2. While the rice is cooking, in a small saucepan, bring 2/3 cup Coconut Milk, 1/2 cup Sugar, and 1/2 tsp Salt to a simmer on medium heat. Whisk until sugar is fully dissolved. Turn off heat.
3. After 10 minutes is up, remove rice bowl from Instant Pot. Pour the warm Coconut Sauce onto the rice and use a rice spatula to mix well. Cover the bowl with aluminum foil and let it sit until the liquid is absorbed for 30 minutes. Half way through, give the rice a mix, cover and continue to let it sit.

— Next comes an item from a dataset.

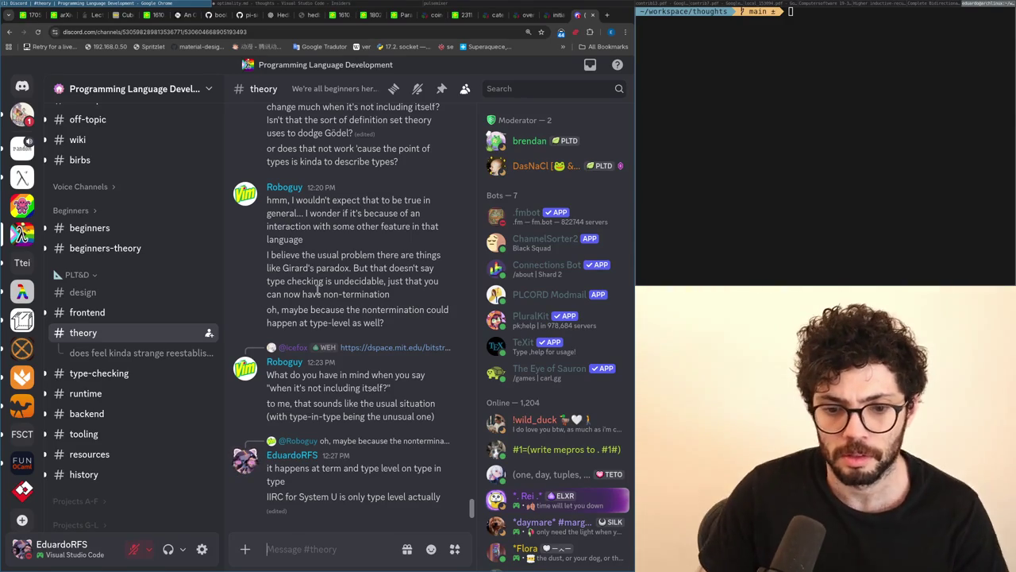
pyautogui.press('Up')
pyautogui.write(', so you can g')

4. To make the Salted Coconut cream, heat 1/2 cup Coconut Milk, 1 tsp Cornstarch + 1 Tbsp Water mixture, and 1/4 tsp Salt in a small saucepan on medium heat. Whisk until the cream has thickened. Once you start seeing bubbles, turn off the heat.
5. When ready to serve, plate the sticky rice on a plate, drizzle/pour some Salted Coconut Cream onto the rice, and sprinkle some toasted sesame seeds on top. Serve with sliced or diced ripe mango.